**ASSIGNMENT**
Give the data again exactly as written, skipping any pictures.
BEGIN DATASET EXCERPTS
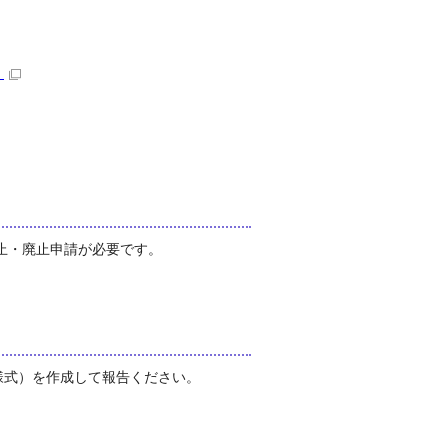
）
止・廃止申請が必要です。
様式）を作成して報告ください。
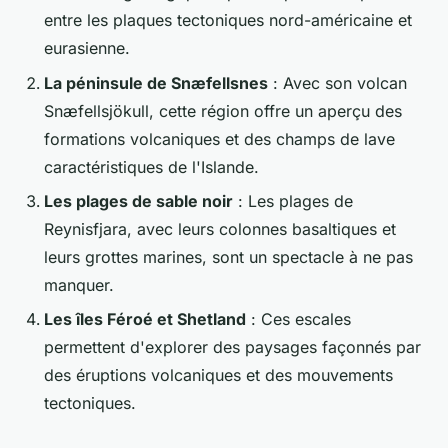
entre les plaques tectoniques nord-américaine et
eurasienne.
La péninsule de Snæfellsnes
: Avec son volcan
Snæfellsjökull, cette région offre un aperçu des
formations volcaniques et des champs de lave
caractéristiques de l'Islande.
Les plages de sable noir
: Les plages de
Reynisfjara, avec leurs colonnes basaltiques et
leurs grottes marines, sont un spectacle à ne pas
manquer.
Les îles Féroé et Shetland
: Ces escales
permettent d'explorer des paysages façonnés par
des éruptions volcaniques et des mouvements
tectoniques.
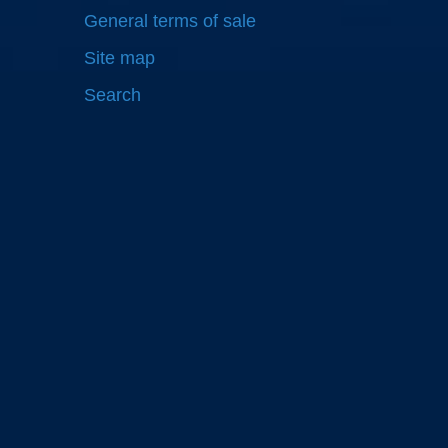
General terms of sale
Site map
Search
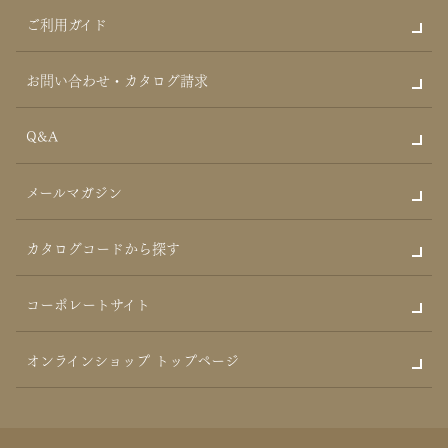
ご利用ガイド
お問い合わせ・カタログ請求
Q&A
メールマガジン
カタログコードから探す
コーポレートサイト
オンラインショップ トップページ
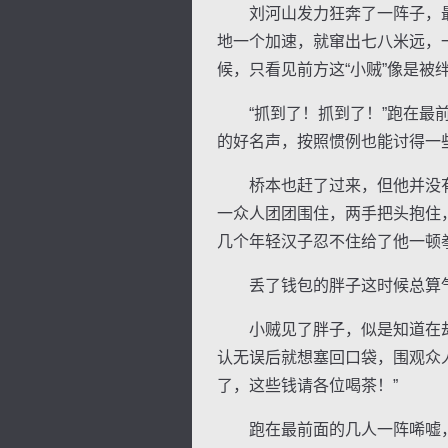
刘河山发力狂奔了一阵子，最
地一个加速，就窜出七八米远，
候，只看见前方这“小贼”像是被
“抓到了！抓到了！”跑在最前
的好名声，按照惯例也能讨得一
桥本也赶了过来，但他并没有
一众人团团围住，两手把头抱住
几个年轻汉子忍不住给了他一顿
丢了钱包的胖子这时候总算气喘
小贼见了胖子，似是知道在劫
认无误后就想塞回口袋，围观众
了，这些钱请各位喝茶！”
跑在最前面的几人一阵唏嘘，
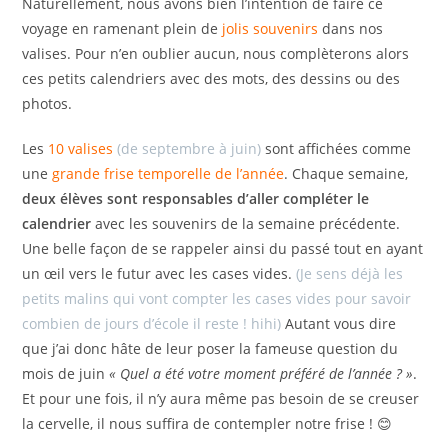
Naturellement, nous avons bien l’intention de faire ce
voyage en ramenant plein de
jolis souvenirs
dans nos
valises. Pour n’en oublier aucun, nous complèterons alors
ces petits calendriers avec des mots, des dessins ou des
photos.
Les
10 valises
(de septembre à juin)
sont affichées comme
une
grande frise temporelle de l’année
. Chaque semaine,
deux élèves sont responsables d’aller compléter le
calendrier
avec les souvenirs de la semaine précédente.
Une belle façon de se rappeler ainsi du passé tout en ayant
un œil vers le futur avec les cases vides.
(Je sens déjà les
petits malins qui vont compter les cases vides pour savoir
combien de jours d’école il reste ! hihi)
Autant vous dire
que j’ai donc hâte de leur poser la fameuse question du
mois de juin
« Quel a été votre moment préféré de l’année ? »
.
Et pour une fois, il n’y aura même pas besoin de se creuser
la cervelle, il nous suffira de contempler notre frise ! 😊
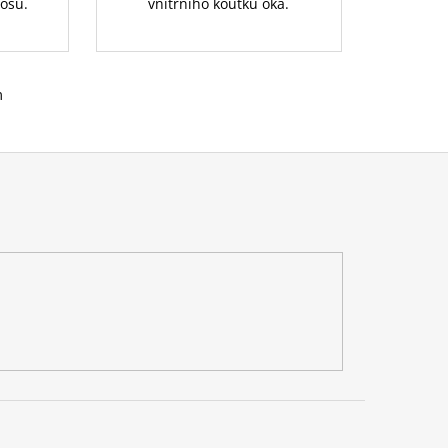
nosu.
vnitřního koutku oka.
m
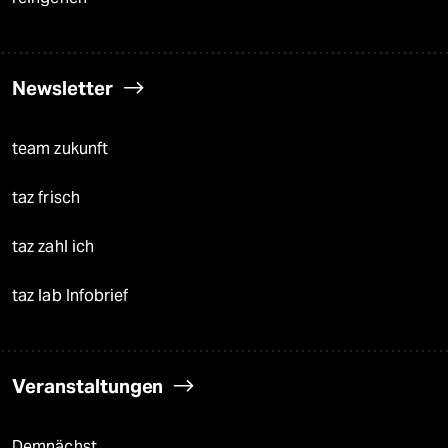
Newsletter
team zukunft
taz frisch
taz zahl ich
taz lab Infobrief
Veranstaltungen
Demnächst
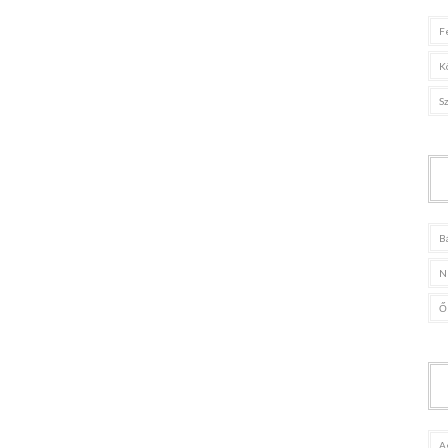
F
K
S
B
N
Ő
A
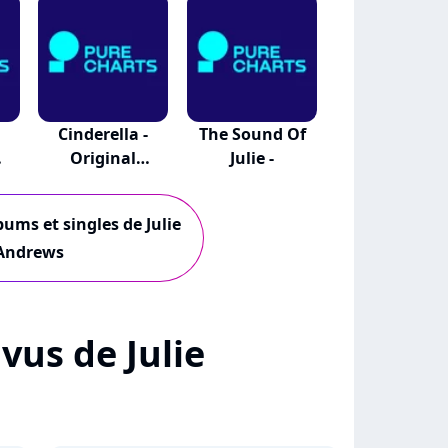
Cinderella -
The Sound Of
Original
Julie -
Broadwa...
bums et singles de Julie
Andrews
 vus de Julie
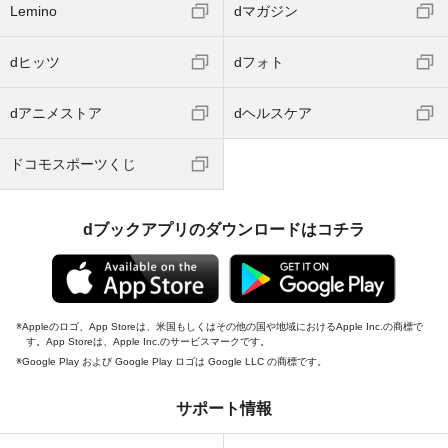
Lemino
dマガジン
dヒッツ
dフォト
dアニメストア
dヘルスケア
ドコモスポーツくじ
dブックアプリのダウンロードはコチラ
Appleのロゴ、App Storeは、米国もしくはその他の国や地域におけるApple Inc.の商標で
す。App Storeは、Apple Inc.のサービスマークです。
Google Play および Google Play ロゴは Google LLC の商標です。
サポート情報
END DATASET EXCERPTS
**TASK ANSWER**
）
止・廃止申請が必要です。
様式）を作成して報告ください。
entre les plaques tectoniques nord-américaine et
eurasienne.
La péninsule de Snæfellsnes
: Avec son volcan
Snæfellsjökull, cette région offre un aperçu des
formations volcaniques et des champs de lave
caractéristiques de l'Islande.
Les plages de sable noir
: Les plages de
Reynisfjara, avec leurs colonnes basaltiques et
leurs grottes marines, sont un spectacle à ne pas
manquer.
Les îles Féroé et Shetland
: Ces escales
permettent d'explorer des paysages façonnés par
des éruptions volcaniques et des mouvements
tectoniques.
General terms of sale
Site map
Search
ご利用ガイド
お問い合わせ・カタログ請求
Q&A
メールマガジン
カタログコードから探す
コーポレートサイト
オンラインショップ トップページ
刘河山发力狂奔了一阵子，最
地一个加速，就窜出七八米远，
候，只看见前方这“小贼”像是被
“抓到了！抓到了！”跑在最前
的好名声，按照惯例也能讨得一
桥本也赶了过来，但他并没有
一众人团团围住，两手把头抱住
几个年轻汉子忍不住给了他一顿
丢了钱包的胖子这时候总算气喘
小贼见了胖子，似是知道在劫
认无误后就想塞回口袋，围观众
了，这些钱请各位喝茶！”
跑在最前面的几人一阵唏嘘，
Naturellement, nous avons bien l’intention de faire ce
voyage en ramenant plein de
jolis souvenirs
dans nos
valises. Pour n’en oublier aucun, nous complèterons alors
ces petits calendriers avec des mots, des dessins ou des
photos.
Les
10 valises
(de septembre à juin)
sont affichées comme
une
grande frise temporelle de l’année
. Chaque semaine,
deux élèves sont responsables d’aller compléter le
calendrier
avec les souvenirs de la semaine précédente.
Une belle façon de se rappeler ainsi du passé tout en ayant
un œil vers le futur avec les cases vides.
(Je sens déjà les
petits malins qui vont compter les cases vides pour savoir
combien de jours d’école il reste ! hihi)
Autant vous dire
que j’ai donc hâte de leur poser la fameuse question du
mois de juin
« Quel a été votre moment préféré de l’année ? »
.
Et pour une fois, il n’y aura même pas besoin de se creuser
la cervelle, il nous suffira de contempler notre frise ! 😊
nosu.
vnitřního koutku oka.
m
Newsletter
team zukunft
taz frisch
taz zahl ich
taz lab Infobrief
Veranstaltungen
Demnächst
F
K
S
B
N
Ő
A
Cinderella -
The Sound Of
Original
Julie -
Broadwa...
bums et singles de Julie
Andrews
 vus de Julie
Lemino
dマガジン
dヒッツ
dフォト
dアニメストア
dヘルスケア
ドコモスポーツくじ
dブックアプリのダウンロードはコチラ
Appleのロゴ、App Storeは、米国もしくはその他の国や地域におけるApple Inc.の商標で
す。App Storeは、Apple Inc.のサービスマークです。
Google Play および Google Play ロゴは Google LLC の商標です。
サポート情報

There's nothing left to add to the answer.